Prince also referenced a study by the Center for Academic Integrity, which showed that just having an honor code at a university decreases cheating among students.

Dennis Nef, the dean of undergraduate studies, said one idea to combat repeat offenders is still in the idea phase. The program would handle a first offense of plagiarism similar to traffic school.

“So, many of our students who are caught cheating or plagiarizing, usually it’s plagiarism, claim they didn’t know that what they were doing was cheating or plagiarizing,” Nef said.

That kind of program, Nef said, would eliminate the I-didn’t-know excuse, as well as keep a paper trail.

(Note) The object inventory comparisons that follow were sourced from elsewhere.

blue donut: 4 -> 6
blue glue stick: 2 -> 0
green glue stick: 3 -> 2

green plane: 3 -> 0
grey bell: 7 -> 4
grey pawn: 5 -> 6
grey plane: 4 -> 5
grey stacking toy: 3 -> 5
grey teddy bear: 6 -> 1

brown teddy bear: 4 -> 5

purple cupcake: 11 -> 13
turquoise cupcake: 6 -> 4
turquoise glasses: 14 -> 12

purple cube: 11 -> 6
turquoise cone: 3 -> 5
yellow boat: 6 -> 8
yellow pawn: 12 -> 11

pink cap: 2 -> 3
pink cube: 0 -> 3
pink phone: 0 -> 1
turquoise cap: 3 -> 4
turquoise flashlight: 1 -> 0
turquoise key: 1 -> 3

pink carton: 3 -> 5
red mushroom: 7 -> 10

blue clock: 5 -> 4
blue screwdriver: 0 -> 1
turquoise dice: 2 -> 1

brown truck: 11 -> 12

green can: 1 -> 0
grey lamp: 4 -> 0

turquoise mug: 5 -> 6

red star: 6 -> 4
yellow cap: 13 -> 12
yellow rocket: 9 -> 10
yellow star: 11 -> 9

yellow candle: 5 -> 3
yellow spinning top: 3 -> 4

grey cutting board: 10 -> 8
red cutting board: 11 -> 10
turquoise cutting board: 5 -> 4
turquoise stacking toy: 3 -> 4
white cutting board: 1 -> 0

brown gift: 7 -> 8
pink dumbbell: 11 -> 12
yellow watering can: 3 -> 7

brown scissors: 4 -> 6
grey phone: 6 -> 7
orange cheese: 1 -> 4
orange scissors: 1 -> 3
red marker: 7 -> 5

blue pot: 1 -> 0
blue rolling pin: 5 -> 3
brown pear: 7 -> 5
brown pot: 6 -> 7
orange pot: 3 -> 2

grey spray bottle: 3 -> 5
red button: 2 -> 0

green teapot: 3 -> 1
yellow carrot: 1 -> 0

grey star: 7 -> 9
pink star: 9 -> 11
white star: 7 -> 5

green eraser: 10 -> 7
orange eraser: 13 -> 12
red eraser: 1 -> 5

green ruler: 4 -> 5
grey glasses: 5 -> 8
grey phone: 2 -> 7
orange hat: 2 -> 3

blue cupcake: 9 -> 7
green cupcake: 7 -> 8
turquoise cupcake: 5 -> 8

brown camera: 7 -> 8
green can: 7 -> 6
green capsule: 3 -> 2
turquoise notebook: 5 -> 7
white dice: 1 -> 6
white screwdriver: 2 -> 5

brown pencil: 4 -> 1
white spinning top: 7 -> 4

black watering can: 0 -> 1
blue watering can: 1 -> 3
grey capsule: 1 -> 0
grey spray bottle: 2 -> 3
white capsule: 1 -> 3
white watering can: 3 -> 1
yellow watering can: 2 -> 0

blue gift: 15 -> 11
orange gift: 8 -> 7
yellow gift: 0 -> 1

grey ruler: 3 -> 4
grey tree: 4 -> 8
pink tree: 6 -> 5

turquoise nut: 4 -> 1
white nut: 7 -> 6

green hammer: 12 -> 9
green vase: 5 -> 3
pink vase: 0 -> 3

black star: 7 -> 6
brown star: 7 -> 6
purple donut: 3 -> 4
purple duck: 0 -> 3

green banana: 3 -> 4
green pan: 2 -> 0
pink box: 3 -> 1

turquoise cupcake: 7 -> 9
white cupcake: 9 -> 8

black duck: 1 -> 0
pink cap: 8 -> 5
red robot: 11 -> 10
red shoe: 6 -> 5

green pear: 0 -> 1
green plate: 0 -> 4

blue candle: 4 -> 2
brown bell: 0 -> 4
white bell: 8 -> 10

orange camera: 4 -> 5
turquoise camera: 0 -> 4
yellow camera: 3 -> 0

Thomas Holyoke, a political science professor, said professors don’t do enough to teach students what constitutes plagiarism, and that may lead to an instructor’s reluctance to fill out a report.

Holyoke said he often spends the first couple of class meetings per semester going over plagiarism.

“I probably don’t talk about it enough,” Holyoke said.

Reports of cheating and plagiarism for the 2008-2009 academic year

The numbers represent the punishment received by the 162 students reported cheating or plagiarizing.

• 82 – 0 or an F for the test or assignment.

• 42 – an F for the course.

• 14 – loss of points on the assignment.

• 11 – loss of points, and a redo on the assignment.

• 4 – given a warning.

• 12 – other punishments on a case-by-case basis.